>> START

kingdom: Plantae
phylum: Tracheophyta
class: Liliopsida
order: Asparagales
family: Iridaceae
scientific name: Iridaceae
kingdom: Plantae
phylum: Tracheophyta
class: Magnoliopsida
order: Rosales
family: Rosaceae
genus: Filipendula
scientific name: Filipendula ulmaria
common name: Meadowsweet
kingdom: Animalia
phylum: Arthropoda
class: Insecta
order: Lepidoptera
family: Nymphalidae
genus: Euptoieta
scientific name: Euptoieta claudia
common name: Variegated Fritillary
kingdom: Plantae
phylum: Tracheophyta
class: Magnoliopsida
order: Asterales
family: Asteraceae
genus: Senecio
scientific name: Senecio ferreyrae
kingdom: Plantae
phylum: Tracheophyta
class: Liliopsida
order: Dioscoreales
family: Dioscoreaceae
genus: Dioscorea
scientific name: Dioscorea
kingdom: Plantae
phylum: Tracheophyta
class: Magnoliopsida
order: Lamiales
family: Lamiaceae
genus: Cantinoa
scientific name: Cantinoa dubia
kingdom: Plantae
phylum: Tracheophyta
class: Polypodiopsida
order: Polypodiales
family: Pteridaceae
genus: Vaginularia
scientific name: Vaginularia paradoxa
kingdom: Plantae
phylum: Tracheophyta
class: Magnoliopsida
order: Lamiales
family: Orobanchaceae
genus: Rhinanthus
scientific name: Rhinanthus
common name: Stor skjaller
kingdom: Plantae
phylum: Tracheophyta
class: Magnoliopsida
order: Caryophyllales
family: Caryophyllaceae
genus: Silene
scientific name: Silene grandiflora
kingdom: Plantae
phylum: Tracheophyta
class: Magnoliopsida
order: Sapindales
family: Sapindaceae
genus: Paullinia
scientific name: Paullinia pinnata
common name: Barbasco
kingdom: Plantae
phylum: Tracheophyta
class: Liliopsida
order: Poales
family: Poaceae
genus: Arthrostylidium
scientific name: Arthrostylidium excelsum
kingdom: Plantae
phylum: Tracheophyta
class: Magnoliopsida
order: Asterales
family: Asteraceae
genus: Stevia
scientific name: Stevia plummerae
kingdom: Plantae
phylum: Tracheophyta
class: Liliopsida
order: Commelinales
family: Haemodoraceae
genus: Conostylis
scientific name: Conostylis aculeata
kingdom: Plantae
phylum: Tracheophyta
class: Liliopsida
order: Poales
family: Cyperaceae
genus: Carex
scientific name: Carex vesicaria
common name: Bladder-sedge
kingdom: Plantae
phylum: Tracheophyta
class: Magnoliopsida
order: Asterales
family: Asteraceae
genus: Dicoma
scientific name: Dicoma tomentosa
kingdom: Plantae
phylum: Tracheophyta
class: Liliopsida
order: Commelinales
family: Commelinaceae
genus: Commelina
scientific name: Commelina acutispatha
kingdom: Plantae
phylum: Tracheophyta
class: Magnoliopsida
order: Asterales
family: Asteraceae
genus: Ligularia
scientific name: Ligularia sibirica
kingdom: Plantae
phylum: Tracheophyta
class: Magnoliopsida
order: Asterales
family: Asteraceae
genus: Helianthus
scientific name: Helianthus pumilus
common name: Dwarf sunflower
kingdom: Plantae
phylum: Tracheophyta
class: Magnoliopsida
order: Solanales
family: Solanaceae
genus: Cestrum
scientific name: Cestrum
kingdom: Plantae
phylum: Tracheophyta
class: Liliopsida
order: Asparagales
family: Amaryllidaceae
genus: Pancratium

>> END

What needs to be done — Copy the records word for word, from the first line down to and including the line that contains "kingdom: Animalia".

Task answer —
kingdom: Plantae
phylum: Tracheophyta
class: Liliopsida
order: Asparagales
family: Iridaceae
scientific name: Iridaceae
kingdom: Plantae
phylum: Tracheophyta
class: Magnoliopsida
order: Rosales
family: Rosaceae
genus: Filipendula
scientific name: Filipendula ulmaria
common name: Meadowsweet
kingdom: Animalia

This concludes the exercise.